Start of Given information

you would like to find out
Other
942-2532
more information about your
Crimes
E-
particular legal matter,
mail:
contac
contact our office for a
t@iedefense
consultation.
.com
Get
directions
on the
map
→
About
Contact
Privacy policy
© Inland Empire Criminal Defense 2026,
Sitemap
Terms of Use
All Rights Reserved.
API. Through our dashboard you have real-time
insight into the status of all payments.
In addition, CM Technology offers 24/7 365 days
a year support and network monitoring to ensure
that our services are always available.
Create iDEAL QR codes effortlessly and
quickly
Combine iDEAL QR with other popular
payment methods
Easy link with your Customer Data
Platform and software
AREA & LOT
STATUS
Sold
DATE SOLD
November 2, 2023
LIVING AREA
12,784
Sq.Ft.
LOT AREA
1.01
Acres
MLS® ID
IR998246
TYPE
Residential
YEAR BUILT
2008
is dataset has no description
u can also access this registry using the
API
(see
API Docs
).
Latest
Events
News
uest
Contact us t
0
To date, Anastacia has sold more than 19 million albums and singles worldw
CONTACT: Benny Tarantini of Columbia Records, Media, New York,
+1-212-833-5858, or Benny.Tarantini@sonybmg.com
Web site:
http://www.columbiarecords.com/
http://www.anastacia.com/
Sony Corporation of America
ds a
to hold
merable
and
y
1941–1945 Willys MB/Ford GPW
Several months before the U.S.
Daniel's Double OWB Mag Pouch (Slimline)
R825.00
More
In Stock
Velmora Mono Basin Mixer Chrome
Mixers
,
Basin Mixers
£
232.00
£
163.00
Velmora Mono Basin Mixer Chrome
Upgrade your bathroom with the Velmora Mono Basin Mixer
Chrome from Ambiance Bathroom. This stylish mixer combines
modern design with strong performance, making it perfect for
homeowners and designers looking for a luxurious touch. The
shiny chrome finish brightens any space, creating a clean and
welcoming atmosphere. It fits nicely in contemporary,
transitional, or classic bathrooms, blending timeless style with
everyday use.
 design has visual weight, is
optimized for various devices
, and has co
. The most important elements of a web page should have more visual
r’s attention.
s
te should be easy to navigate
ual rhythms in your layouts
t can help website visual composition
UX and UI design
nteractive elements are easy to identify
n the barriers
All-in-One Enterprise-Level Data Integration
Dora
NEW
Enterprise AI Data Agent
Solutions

End of Given information

[Problem description]: Return every line of the records that contains the string "Enterprise". Case counts.

[Exercise output]:
All-in-One Enterprise-Level Data Integration
Enterprise AI Data Agent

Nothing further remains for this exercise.